In its early days, Metcalfe was a stop on the stagecoach route from Ottawa (known at the time as Bytown) to Cornwall. The village of Metcalfe was bypassed in the construction of railway lines, limiting its further growth. The railway line to Cornwall passed to the east, through the town of Russell, while another to Prescott passed to the west through Osgoode Village.

By 1866, Metcalfe was a post village with a population of 250 of the township of Osgoode, nine miles from the Osgoode station on the Ottawa and Prescott Railway, and twenty miles from Ottawa. The village contained four general stores, an ashery, one wagon shop, five boot and shoe shops, and three carpenters. The 6th Division Court was held here, at the Victoria Hall. It contained the Metcalfe grammar school, and a common school; three churches, the Church of England, the Free Church of Scotland, and the Wesleyan Methodist. The Loyal Orange Lodge No. 205, met on the second Tuesday in each month while No. 688, met on the first Tuesday in each month.
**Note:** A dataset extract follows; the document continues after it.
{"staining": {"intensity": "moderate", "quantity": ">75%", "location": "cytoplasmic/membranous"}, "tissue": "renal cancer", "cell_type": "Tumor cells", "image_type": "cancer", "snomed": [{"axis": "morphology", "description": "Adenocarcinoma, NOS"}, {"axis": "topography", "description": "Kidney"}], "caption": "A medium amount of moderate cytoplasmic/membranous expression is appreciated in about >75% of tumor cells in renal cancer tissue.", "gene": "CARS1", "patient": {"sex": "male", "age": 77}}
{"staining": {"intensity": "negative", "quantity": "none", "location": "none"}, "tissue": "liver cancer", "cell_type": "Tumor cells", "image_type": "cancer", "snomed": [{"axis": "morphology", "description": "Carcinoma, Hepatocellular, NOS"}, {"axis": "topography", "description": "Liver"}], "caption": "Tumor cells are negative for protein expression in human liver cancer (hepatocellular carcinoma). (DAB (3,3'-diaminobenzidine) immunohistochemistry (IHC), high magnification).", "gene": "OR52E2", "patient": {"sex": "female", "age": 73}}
In the fall of 2008, parts of Metcalfe were used as sets in the filming of the Syfy television film Carny.

==Schools==
- Metcalfe Public School
- St. Catherine Catholic School
- Community Christian School
- Osgoode Township High School - The only high school in the township of Osgoode.

==Sports==
The village is home to various sports facilities, most notably the Metcalfe Community Centre which bears the name of former Montreal Canadiens all-star defenceman Larry Robinson. The Centre's arena houses the local Junior C hockey team: the Metcalfe Jets. Notable Jets alumni include Larry Robinson and two of his brothers, as well as Boston Bruins' Marc Savard. It also hosts the Metcalfe skating club for figure skating and canskate.

The small community also boasts the home to one golf course (Metcalfe Golf Club), seven baseball fields, a tennis court, curling club, and various soccer fields.

==Today==

The village today serves largely as a residential community for the City of Ottawa. The local agricultural fair, the Metcalfe Fair, has been held each fall since 1856.